The new change that I’m referring to will change this and put OpenBSD in line with the way FreeBSD and NetBSD have been doing things for quite a while with individual rc scripts for each daemon being placed in /etc/rc.d. I’m not sure how OpenBSD will implement this functionality. The way that it has worked on FreeBSD (I haven’t used NetBSD for any length of time to know how it works there) is that you start and stop daemons using the individual scripts. For example, If I wanted to restart sendmail on a FreeBSD system I would run this command:

# /etc/rc.d/sendmail restart

Pretty simple, huh? If I wanted to change how the daemon starts on boot with additional options I would add a line to /etc/rc.conf. This is also where I would tell my system to start foo daemon on boot such as:

foo_enable=”YES”

Assuming that the implementation on OpenBSD will be similar this greatly changes having to add each script by hand to one big script in rc.local with all the startup options defined. I’m guessing that starting a daemon on boot would be defined in /etc/rc.conf.local.

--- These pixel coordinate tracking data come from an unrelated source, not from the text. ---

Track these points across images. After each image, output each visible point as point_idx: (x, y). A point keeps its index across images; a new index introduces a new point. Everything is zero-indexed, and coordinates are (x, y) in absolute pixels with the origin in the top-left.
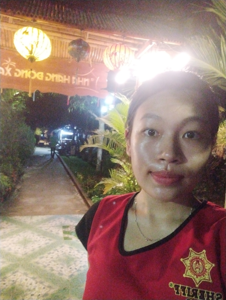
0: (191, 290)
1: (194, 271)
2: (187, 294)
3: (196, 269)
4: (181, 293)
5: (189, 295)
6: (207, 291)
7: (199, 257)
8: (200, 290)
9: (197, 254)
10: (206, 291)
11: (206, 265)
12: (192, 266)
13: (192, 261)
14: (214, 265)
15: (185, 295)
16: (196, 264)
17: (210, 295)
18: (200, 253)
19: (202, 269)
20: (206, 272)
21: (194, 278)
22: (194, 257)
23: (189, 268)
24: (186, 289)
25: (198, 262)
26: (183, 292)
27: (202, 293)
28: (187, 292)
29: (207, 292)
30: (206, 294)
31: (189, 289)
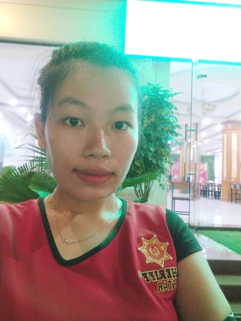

Now the real question is, why now? Seeing as FreeBSD made the switchover years ago it’s definitely an odd time to change. I understand that adding new features to OpenBSD is much slower than on some other open source projects since the development model is a bit different with security and bug-free code being the highest priority. I’m curious if this is an effort to increase compatibility with the other BSDs and thus a way to bring new developers in, or simply a highly requested feature from system admins.

Update: With OpenBSD 4.9 currently being in beta the developers have added a section to the porting guide on openbsd.org.